Collection Chronicles

Taking the Cure: Health Tourism

By 

Maize Knoblock

August 29, 2025

This month, we highlight a 1907 brochure entreating tourists to visit Kissingen (now Bad Kissingen), Germany. Bad Kissingen was a renowned spa town with an extensive bath complex that attracted visitors seeking relaxation, socialization, and healthcare. The exterior panels of the brochure portray a panoramic view of the town, with smaller images featuring the region’s claims to fame of the time- among them the Botenlauben Castle, Kurtheater, and Wandelhalle spa garden. The interior panels of the brochure display text advertising a “romantic valley... amidst thickly wooded hills” with a moderate temperature and fresh air that drew 37,411 visitors in 1906. At the time of the brochure’s publication, Bad Kissingen offered 387 baths across several natural mineral springs. The waters contained salt and carbonic acid, which they marketed as alleviating any medical problem under the sun- promising relief for afflictions of the gastrointestinal, circulatory, respiratory, reproductive, and nervous systems through ingesting or bathing in the waters. Today, Bad Kissingen is one of eleven historic spa towns recognized collectively as a transnational UNESCO World Heritage Site. 

One of their peer spa towns is the appropriately named Bath, England. Legend has it that the mythical Prince Bladud, future king of Britain and father of King Lear, was healed from his leprosy after bathing in hot springs and founded the city around them to honor his cure. When England fell under Roman rule, the Romans built expansive thermae, or bath houses, over the springs, where people gathered for leisure and healing. Centuries later, in 1562, Dr. William Turner published , in which he claimed that the baths could heal any conditions associated with phlegm, one of the four humors, because they would balance the body with their drying and warming properties. Like Bad Kissingen, Bath drew visitors seeking medical care, a practice now called “health tourism.”

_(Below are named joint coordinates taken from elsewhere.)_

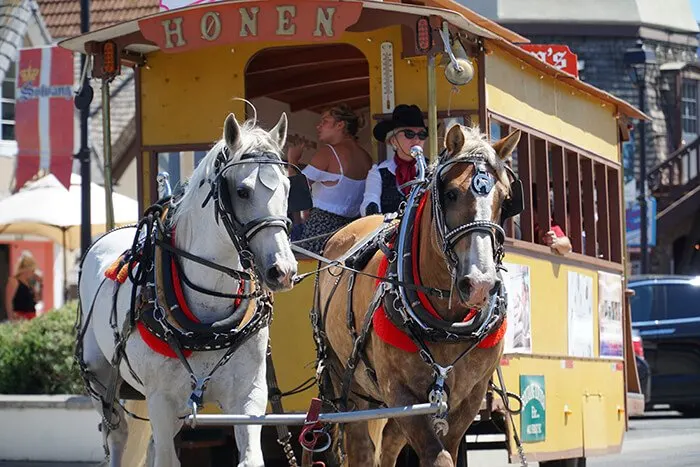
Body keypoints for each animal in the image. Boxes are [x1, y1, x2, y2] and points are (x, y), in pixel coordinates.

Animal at [79, 113, 298, 467]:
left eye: (288, 187)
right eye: (242, 191)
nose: (283, 270)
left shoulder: (247, 396)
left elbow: (250, 457)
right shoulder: (161, 400)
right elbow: (166, 458)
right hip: (101, 379)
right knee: (118, 435)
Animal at [316, 125, 520, 467]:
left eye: (505, 201)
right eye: (451, 193)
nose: (480, 284)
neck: (447, 324)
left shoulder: (469, 396)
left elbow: (444, 448)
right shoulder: (399, 391)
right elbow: (437, 457)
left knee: (387, 444)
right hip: (349, 383)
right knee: (361, 449)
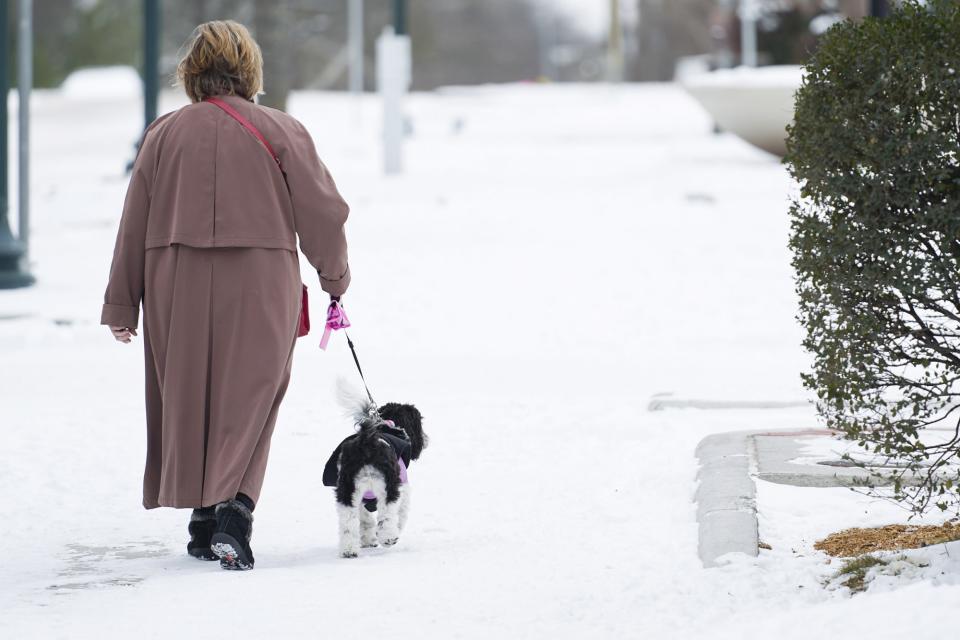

The phenomenon of health tourism was around long before Bad Kissingen or Bath became popular destinations. One of the earliest examples was in ancient Greece, when ailing people from across the Mediterranean would make pilgrimages to asklepieia, sanctuaries honoring the demigod of medicine, Asklepios. The myth tells us that Asklepios was raised by his father, Apollo, who taught him about the healing powers of plants. Asklepios used his knowledge to heal people and even raise them from the dead, until he was killed by Zeus, who feared that humans would become immortal and no different from the gods. Visitors at asklepieia would be purified and then enter the enkoimeterion, a room for sleeping where Asklepios could visit them in their dreams and heal or advise them. Among the alleged divine interventions performed were several cases of blind people who awoke with their vision restored, and a woman who had been pregnant for five years who suddenly gave birth to a child who could already walk.

The United States also welcomed health tourism, with medical resorts known as “sanitariums,” emerging in the 1800s. One famous example was Michigan’s Battle Creek Sanitarium, opened by Dr. John Harvey Kellogg (yes, that Kellogg, of Corn Flake) in 1867. “The San,” as it was nicknamed, hosted many celebrity guests in its day, including Thomas Edison, Booker T. Washington, Sojourner Truth, and Amelia Earhart. The extravagant facility could house up to 1,200 patients and contained a theatre, stables, an indoor palm garden, and a ballroom with a full-time orchestra. However, the San was not simply a hotel, but a treatment center first and foremost, with Kellogg performing surgeries and implementing specific dietary modifications. Like the physicians of Europe’s spa towns, he strongly believed in the medical applications of water. He prescribed his patients enemas, increased quantities of drinking water, and hydrotherapy at the San’s own complex of hundreds of baths.

The growth of sanitariums was especially expedited by the “white plague”- tuberculosis. Sanitariums were a refuge for the wealthy to recover from tuberculosis away from the stressors of daily life. These included Seaview Hospital in Staten Island, Cragmor Sanitarium in Colorado Springs, and the Desert Sanitarium in Tucson, each based on different theories about how tuberculosis could best be cured- from the ocean air, solar radiation, and cold, dry air respectively.

Today, health tourism can still be observed all around us- from spas (the word based on the Latin phrase ‘sanus per aquam,’ meaning ‘health through waters’) and retreats, to traveling abroad to see specialists or receive more affordable healthcare. Bad Kissingen remains a tourist hub for those seeking mental and physical wellness from the waters.